Given the rat-raced society we live in, it’s no surprise that hair care solutions like dry shampoo are becoming increasingly popular. Though occasional use is likely to leave you unharmed, relying on such a product to keep your hair fresh can come at a real cost.
The oil-absorbing substances found in dry shampoo soak up grease, leaving the scalp dry and flaky. The gritty texture is also likely to cause friction on the hair if it’s not washed out soon enough. What’s more, this can block the pores on your scalp, leading to pimples, spots and sore patches.
Drying out the scalp with dry shampoo can also cause chronic dandruff or dermatitis, particularly if you’re prone to dry skin. If that doesn’t put you off enough, severe dermatitis has been known to cause bald patches in some cases.

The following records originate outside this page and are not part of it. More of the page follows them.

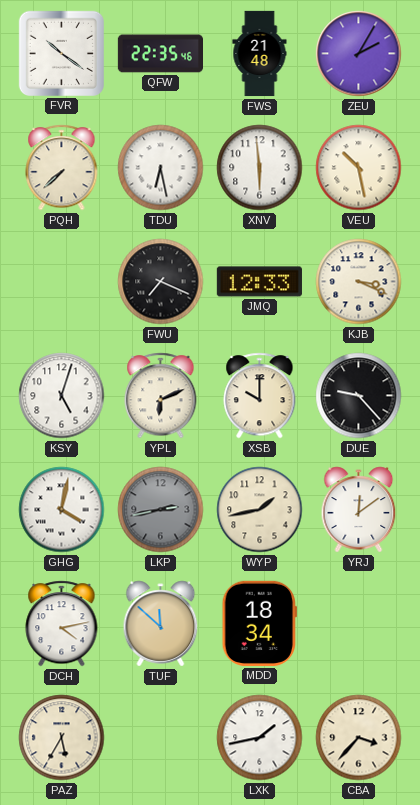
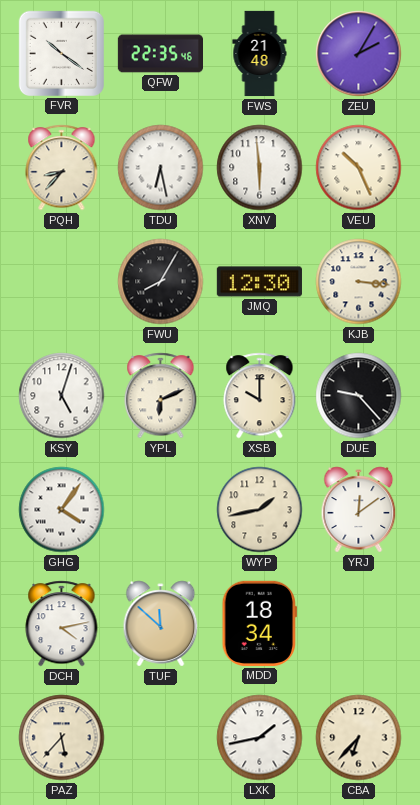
PQH: 7:38 -> 8:37
VEU: 10:28 -> 10:26
FWU: 7:19 -> 8:05
JMQ: 12:33 -> 12:30
KJB: 3:19 -> 3:16
GHG: 4:02 -> 4:06
LKP: 2:43 -> none
PAZ: 5:35 -> 5:37
CBA: 3:37 -> 6:37
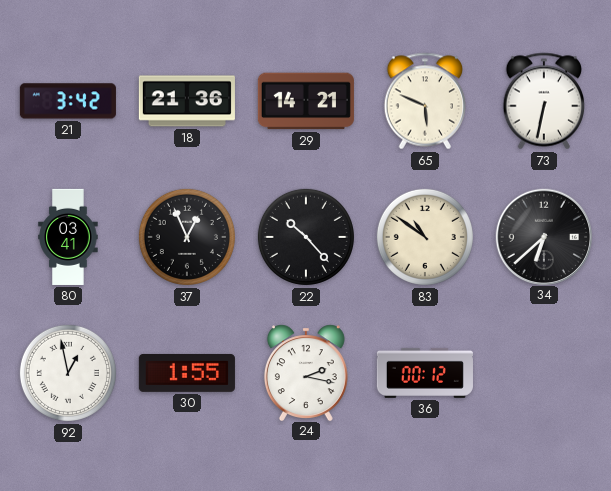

If you’re one of the time-pushed among us, using dry shampoo once a week – at most – shouldn’t cause you any major problems. For best results, apply to clean hair for styling or volumising, and try to wash it out as quickly as possible. Generally, as long as you use the product alongside real shampoo – not instead of – you shouldn’t suffer from any side effects.
It’s a common myth that dry shampoo cleans your hair. In reality, it simply deposits a talcum powder-like substance to absorb any oil found on your hair. So, while it may seem like quick fix, the end result may not be what you initially desired!